* Exercise instructions
**A.** From the passage below about THE WOLVES ARE WAITING, list every place where the writer spent the summer hanging out with the three college guys.
**B.** Based on the passage below about THE WOLVES ARE WAITING, say yes or no to each statement and quote the words that decide it. (i) The writer grew up in a small college town in upstate New York. (ii) The town had two traffic lights. (iii) The writer felt the impact as soon as the childhood friend called.
**C.** Print the part of the passage below about THE WOLVES ARE WAITING starting with "I did not feel the impact then." and going on through "never thought twice.".

* Source passage
[Start of section]
Natasha Friend on THE WOLVES ARE WAITING

Although THE WOLVES ARE WAITING is a work of fiction, I, like Nora Melchionda, grew up in a small college town in upstate New York. I, like Nora, felt safe everywhere I went. The town was the college, and the college was the town. There was a single traffic light. No one locked their doors. The summer I was fifteen, I met three college guys—all football recruits—coming out of the movie theater in town. They smiled and asked my name. I smiled and told them. I was flattered that they wanted to talk to me. I spent the rest of the summer hanging out with the three of them, on the playground of my elementary school, at New York Pizzeria, in their dorm room on campus. At the end of August, I said my goodbyes. My family was moving to Massachusetts. A few weeks after I moved, I received a phone call from one of my oldest childhood friends. “You know those college guys you hung out with all summer?” she said. “They gang raped a girl at a frat party.”

            I did not feel the impact then. I did not feel the impact when the story came out in People magazine. In fact, I did not feel the impact until decades later, when the #MeToo movement began gaining traction, and I began taking inventory of my past. That was when I remembered my fifteenth summer, and it suddenly hit me: how naive I had been. If my family had not moved away when we did, that girl could have been me. I was in their dorm room. Alone. And I never thought twice.
[End of section]
* Stored data
[Start of section]
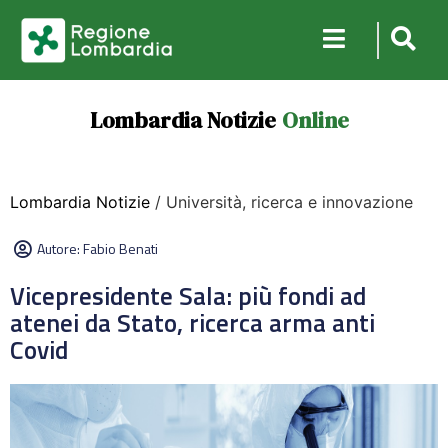
Lombardia Notizie
Online
Lombardia Notizie
/ Università, ricerca e innovazione
Autore:
Fabio Benati
Vicepresidente Sala: più fondi ad
atenei da Stato, ricerca arma anti
Covid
[End of section]
* Answers provided
**A.**
- the playground of my elementary school
- New York Pizzeria
- their dorm room on campus

**B.**
(i) Yes: "I, like Nora Melchionda, grew up in a small college town in upstate New York."
(ii) No: "There was a single traffic light."
(iii) No: "I did not feel the impact then."

**C.**
I did not feel the impact then. I did not feel the impact when the story came out in People magazine. In fact, I did not feel the impact until decades later, when the #MeToo movement began gaining traction, and I began taking inventory of my past. That was when I remembered my fifteenth summer, and it suddenly hit me: how naive I had been. If my family had not moved away when we did, that girl could have been me. I was in their dorm room. Alone. And I never thought twice.